Über 80 Prozent der Treffs mit den IM des Referates Grenzsicherung fanden nicht in konspirativen Wohnungen statt, sondern auf Arbeitsstellen, in Kleinbetrieben oder im Dienst-Pkw. Dabei wurden Tonband-Berichte aufgenommen, was nach der Rüge aus Erfurt dem „Prinzip der Konspiration“ widersprach. Oberleutnant Müller, der den Jugendklub Sülzhayn im Auge behalten sollte, wurde kritisiert, weil er nur in seiner Dienstzeit sich darum kümmere. Für die Einsätze gebe es zu oft „unkonkrete, undifferenzierte Ziele“.

Im Zuge der Wer-ist-wer?-Überprüfung nahm die Stasi in Nordhausen im Grenz gebiet vor allem Angehörige der Volkspolizei-Gruppenposten, Personen, die mit schwerer Technik eingesetzt wurden bzw. zu schwerer Technik Zugriff hatten, die „feindwärts“ der Sicherungsanlagen tätig waren wie beim VEG Staatlicher Forstwirtschaftsbetrieb oder der Meliorationsgenossenschaft und im Grenzgebiet wohnhafte Jugendliche mit „operativ bedeutsamen Merkmalen“.

Die „Hauptanmarschwege der Grenztäter“ sollte die Volkspolizei besser abriegeln. Als 1952 die Sperrzone im Grenzkreis Nordhausen eingerichtet wurde – fünf km breites Sperrgebiet, 500 m „Schutzstreifen“ – lautete die offizielle Begründung, damit solle „das Eindringen von Diversanten, Spionen, Terroristen und Schädlingen in die DDR“ vereitelt werden. Tatsächlich ging es um die Verhinderung von Flucht in den Westen. Es folgte die Zwangsumsiedlung von Bewohnern des Grenzgebietes unter dem menschenverachtenden Decknamen „Ungeziefer“.

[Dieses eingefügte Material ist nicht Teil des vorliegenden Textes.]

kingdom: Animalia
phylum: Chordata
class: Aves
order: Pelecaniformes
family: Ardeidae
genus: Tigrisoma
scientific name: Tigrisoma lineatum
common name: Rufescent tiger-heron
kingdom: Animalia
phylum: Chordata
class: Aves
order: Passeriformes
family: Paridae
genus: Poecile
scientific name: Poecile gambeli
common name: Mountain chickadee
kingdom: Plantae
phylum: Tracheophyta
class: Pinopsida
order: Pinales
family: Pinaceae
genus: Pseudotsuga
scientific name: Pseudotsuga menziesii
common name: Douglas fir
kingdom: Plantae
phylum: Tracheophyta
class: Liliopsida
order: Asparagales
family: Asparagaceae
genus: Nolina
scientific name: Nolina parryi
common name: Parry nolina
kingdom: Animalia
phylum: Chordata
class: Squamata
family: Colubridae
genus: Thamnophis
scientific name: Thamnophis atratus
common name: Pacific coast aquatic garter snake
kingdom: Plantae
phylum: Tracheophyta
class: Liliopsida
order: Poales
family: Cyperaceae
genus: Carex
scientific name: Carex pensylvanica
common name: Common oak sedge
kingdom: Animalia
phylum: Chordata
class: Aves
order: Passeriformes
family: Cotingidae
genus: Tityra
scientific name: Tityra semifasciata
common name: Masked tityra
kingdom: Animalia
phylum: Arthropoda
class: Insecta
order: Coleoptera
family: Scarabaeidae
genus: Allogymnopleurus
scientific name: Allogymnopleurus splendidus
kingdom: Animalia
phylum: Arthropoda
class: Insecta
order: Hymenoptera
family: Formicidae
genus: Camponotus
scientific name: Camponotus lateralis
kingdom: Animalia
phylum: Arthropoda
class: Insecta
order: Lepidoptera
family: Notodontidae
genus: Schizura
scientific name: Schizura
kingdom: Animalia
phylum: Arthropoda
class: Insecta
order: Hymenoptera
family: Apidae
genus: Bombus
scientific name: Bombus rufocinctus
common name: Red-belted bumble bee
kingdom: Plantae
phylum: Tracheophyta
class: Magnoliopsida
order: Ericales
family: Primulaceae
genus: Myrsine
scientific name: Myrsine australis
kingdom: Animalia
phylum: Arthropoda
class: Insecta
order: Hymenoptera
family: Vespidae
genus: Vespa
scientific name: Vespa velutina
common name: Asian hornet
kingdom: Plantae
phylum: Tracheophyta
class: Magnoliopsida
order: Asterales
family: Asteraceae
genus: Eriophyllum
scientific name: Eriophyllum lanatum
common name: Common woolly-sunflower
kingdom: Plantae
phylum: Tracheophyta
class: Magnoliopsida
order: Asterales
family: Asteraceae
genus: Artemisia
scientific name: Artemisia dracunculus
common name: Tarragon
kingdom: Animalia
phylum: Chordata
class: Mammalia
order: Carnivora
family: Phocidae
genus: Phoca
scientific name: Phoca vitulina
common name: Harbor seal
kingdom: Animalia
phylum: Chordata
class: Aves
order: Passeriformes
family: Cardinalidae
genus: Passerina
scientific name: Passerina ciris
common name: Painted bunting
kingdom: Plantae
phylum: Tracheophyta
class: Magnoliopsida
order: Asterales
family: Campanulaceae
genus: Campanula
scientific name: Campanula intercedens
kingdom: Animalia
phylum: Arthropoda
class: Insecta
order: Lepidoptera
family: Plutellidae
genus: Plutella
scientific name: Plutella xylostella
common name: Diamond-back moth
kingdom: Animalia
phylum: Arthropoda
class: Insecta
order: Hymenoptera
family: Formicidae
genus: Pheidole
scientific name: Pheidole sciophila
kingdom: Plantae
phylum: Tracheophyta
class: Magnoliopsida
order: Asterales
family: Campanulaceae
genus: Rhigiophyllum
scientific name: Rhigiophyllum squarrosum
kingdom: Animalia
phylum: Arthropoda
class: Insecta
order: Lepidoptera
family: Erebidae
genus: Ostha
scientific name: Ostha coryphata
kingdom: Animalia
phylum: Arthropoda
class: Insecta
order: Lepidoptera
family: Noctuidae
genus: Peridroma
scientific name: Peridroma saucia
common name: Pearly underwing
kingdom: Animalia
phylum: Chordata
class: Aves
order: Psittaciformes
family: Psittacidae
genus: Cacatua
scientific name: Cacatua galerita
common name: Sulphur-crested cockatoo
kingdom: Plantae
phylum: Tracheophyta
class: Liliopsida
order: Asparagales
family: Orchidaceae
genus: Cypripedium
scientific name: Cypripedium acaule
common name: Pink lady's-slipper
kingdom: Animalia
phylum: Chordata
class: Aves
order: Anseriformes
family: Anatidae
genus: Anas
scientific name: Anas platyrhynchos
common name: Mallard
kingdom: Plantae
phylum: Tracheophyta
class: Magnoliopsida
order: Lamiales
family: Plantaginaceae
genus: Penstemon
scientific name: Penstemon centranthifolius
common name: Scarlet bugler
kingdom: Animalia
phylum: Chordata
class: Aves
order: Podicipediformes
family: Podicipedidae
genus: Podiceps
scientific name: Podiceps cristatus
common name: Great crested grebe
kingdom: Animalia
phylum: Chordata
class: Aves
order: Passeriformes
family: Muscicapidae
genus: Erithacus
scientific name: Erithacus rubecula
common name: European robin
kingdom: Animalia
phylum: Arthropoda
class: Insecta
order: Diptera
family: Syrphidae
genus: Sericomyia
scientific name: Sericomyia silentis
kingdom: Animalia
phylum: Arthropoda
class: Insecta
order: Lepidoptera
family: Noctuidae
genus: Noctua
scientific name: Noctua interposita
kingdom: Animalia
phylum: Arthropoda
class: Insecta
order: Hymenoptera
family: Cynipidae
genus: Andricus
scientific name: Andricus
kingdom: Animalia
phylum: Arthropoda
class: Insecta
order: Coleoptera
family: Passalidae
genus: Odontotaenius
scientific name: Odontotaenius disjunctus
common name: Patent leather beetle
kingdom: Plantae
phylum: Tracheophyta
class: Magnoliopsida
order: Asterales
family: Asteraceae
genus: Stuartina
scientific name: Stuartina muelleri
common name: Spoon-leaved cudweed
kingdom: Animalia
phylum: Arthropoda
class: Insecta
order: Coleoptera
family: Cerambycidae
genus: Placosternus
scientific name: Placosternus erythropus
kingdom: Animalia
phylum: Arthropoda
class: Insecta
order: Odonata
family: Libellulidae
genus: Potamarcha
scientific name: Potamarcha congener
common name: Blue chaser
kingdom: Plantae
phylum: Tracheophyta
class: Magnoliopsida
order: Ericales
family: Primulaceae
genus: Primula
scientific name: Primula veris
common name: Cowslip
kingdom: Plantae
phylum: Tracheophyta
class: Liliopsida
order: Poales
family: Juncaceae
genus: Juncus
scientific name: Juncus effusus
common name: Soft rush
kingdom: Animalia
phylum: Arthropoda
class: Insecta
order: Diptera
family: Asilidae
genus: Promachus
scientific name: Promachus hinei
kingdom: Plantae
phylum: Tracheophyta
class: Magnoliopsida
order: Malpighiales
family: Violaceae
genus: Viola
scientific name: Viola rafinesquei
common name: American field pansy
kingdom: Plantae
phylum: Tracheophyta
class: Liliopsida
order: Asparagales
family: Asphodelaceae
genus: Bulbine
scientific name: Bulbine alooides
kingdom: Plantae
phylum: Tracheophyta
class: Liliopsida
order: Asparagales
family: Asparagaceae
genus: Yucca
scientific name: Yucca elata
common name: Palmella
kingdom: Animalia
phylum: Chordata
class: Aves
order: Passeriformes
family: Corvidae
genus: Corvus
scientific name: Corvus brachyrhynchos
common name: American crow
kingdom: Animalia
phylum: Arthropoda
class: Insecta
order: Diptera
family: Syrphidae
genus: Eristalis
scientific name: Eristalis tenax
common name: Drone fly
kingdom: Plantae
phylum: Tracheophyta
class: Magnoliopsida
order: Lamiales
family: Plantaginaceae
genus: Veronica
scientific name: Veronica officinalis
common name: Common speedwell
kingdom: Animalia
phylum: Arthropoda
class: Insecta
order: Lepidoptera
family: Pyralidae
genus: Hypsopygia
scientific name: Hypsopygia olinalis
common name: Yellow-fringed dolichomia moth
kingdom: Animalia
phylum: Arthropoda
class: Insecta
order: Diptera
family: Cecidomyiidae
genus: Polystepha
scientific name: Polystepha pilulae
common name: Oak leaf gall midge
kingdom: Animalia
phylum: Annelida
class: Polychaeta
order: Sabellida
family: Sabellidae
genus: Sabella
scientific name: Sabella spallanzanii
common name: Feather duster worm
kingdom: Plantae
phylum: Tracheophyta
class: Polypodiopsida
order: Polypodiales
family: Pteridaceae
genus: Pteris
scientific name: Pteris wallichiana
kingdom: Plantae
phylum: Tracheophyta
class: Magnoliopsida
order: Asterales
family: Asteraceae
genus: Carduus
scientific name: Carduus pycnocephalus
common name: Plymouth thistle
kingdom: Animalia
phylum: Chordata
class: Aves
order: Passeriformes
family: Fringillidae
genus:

Oberstleutnant Hubert Kurzbach, Leiter der Kreisstelle Nordhausen, wie die meisten Stasi-Offiziere ein Diplom-Jurist der MfS-Hochschule Potsdam, konnte unmittelbar vor dem Zusammenbruch der DDR die „Grenzsicherungsanlagen“ als “funktionstüchtig“ und „wirksam“ preisen. In „sozialistischer Sparsamkeit“ waren dafür keine neuen Mittel mehr aufgewendet worden. Auf Druck der Bundesregierung waren die mörderischen Minen und Selbstschussanlagen längst abgebaut. Einige Jahre zuvor hatte der Chefarzt Dr. Gebhardt im Krankenhaus Ilfeld sie noch als „fahrlässig und gewissenlos“ gebrandmarkt, als er durch eine Explosion verstümmelte Grenzposten operieren musste.